### DATA EXTRACT

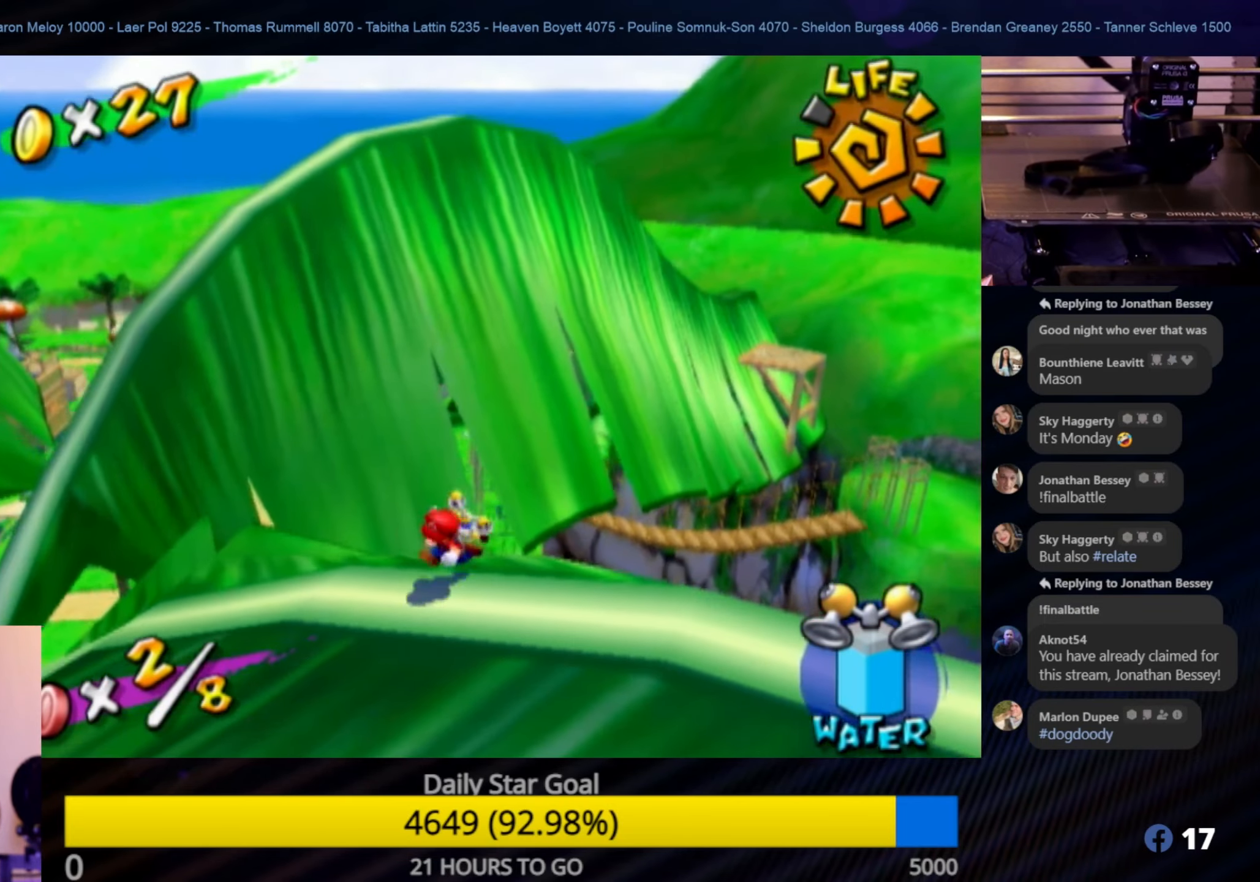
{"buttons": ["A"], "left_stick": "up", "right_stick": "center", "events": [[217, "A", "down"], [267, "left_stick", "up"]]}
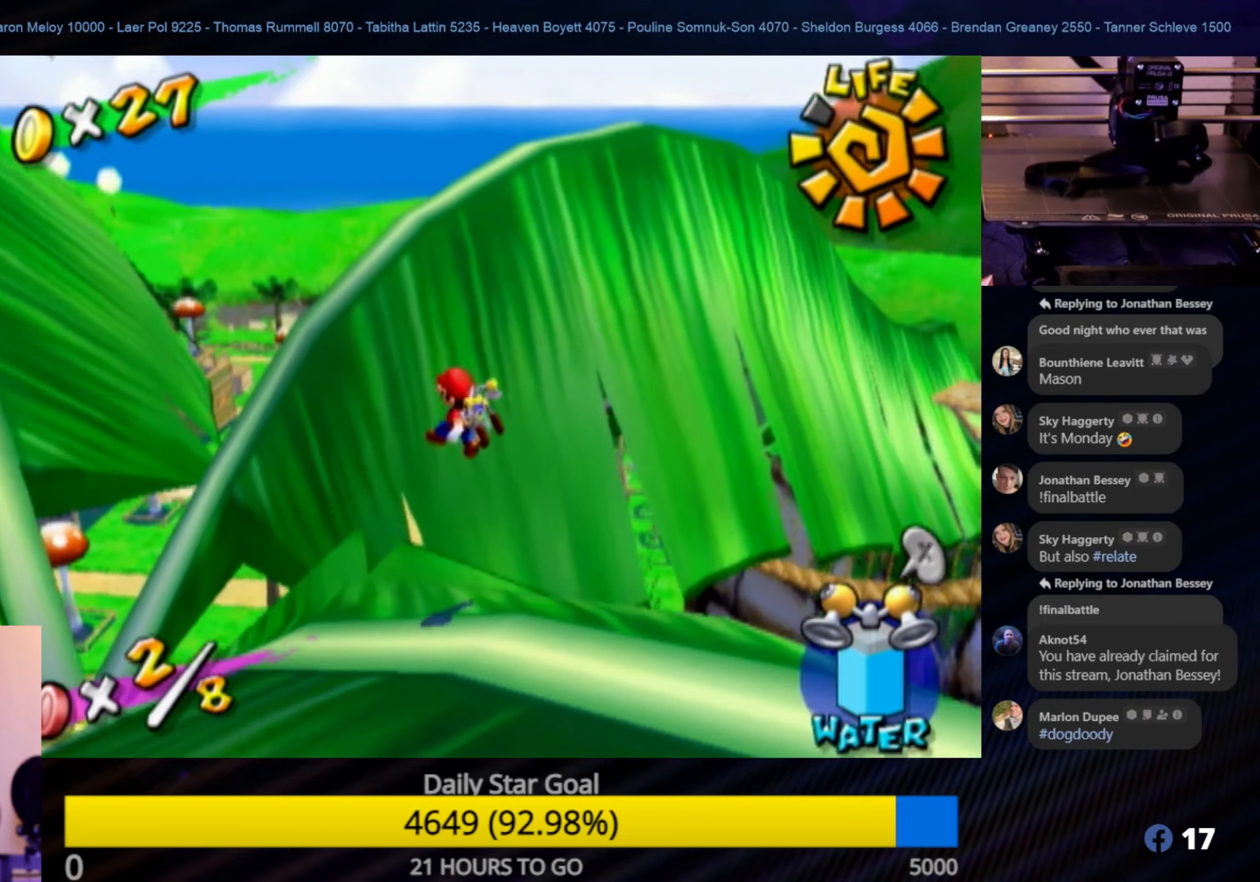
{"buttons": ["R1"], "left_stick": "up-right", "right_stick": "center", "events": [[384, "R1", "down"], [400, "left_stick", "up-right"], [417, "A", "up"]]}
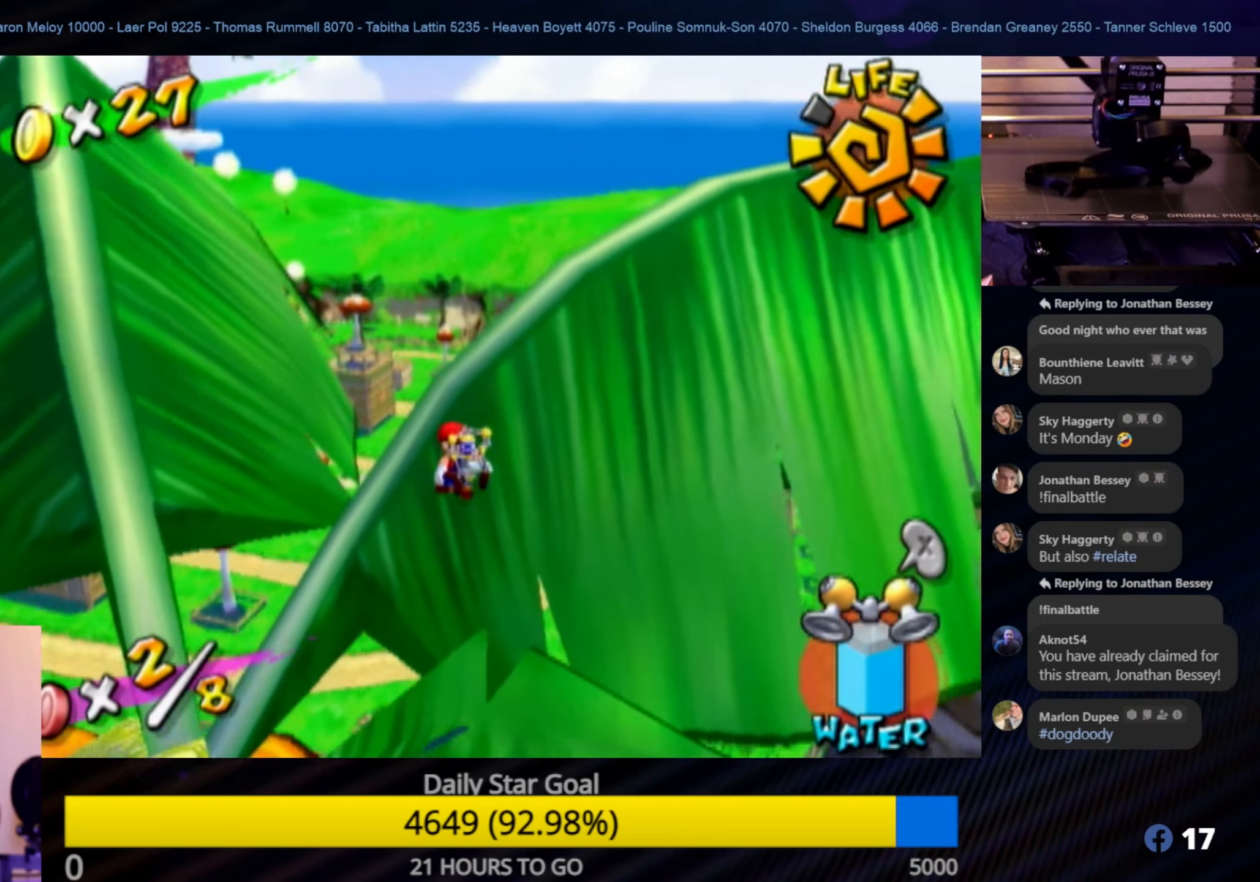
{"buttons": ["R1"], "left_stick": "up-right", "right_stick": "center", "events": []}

######
### DATA EXTRACT

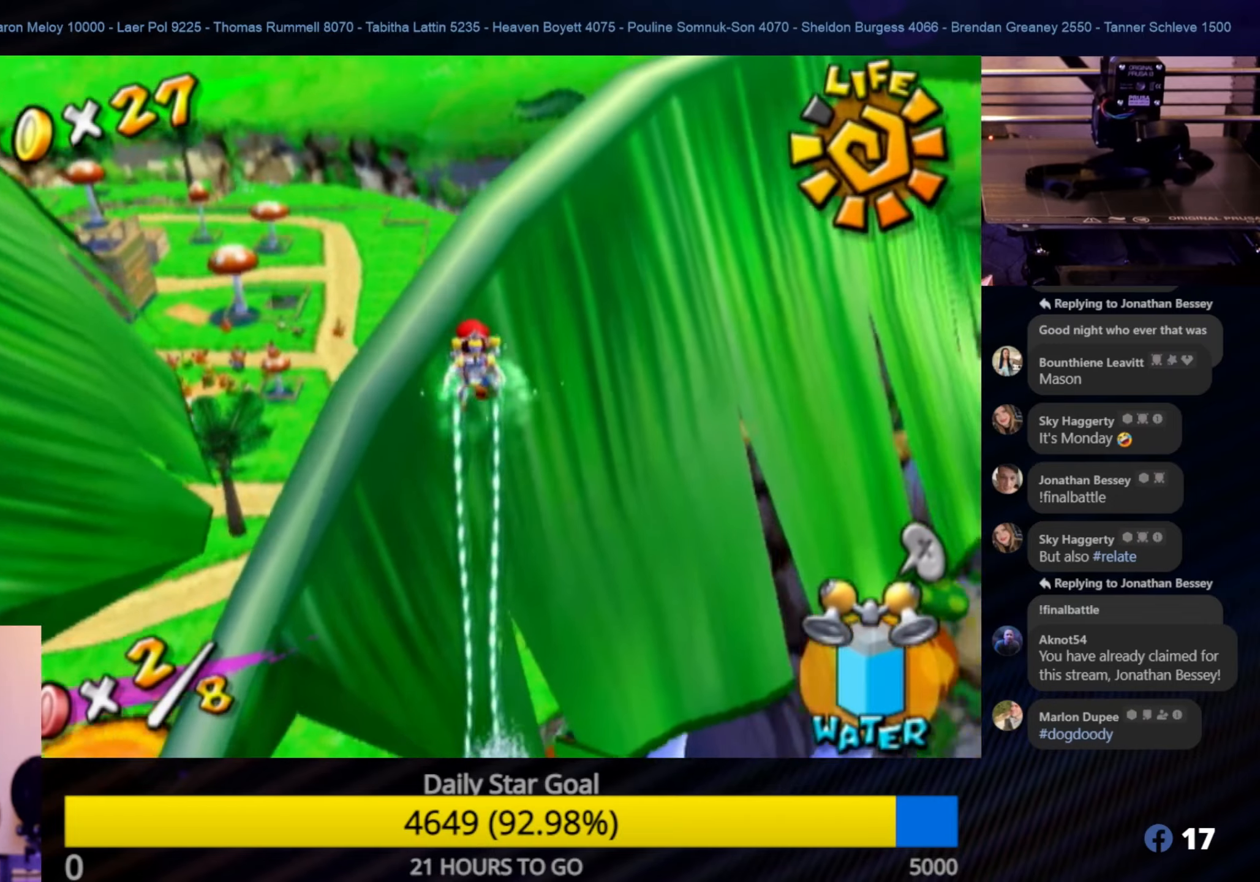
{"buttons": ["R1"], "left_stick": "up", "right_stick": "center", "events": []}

######

ASSIGNMENT: Scan the listing above for the word "down" and show each line where it is found.

OUTPUT:
{"buttons": ["A"], "left_stick": "up", "right_stick": "center", "events": [[217, "A", "down"], [267, "left_stick", "up"]]}
{"buttons": ["R1"], "left_stick": "up-right", "right_stick": "center", "events": [[384, "R1", "down"], [400, "left_stick", "up-right"], [417, "A", "up"]]}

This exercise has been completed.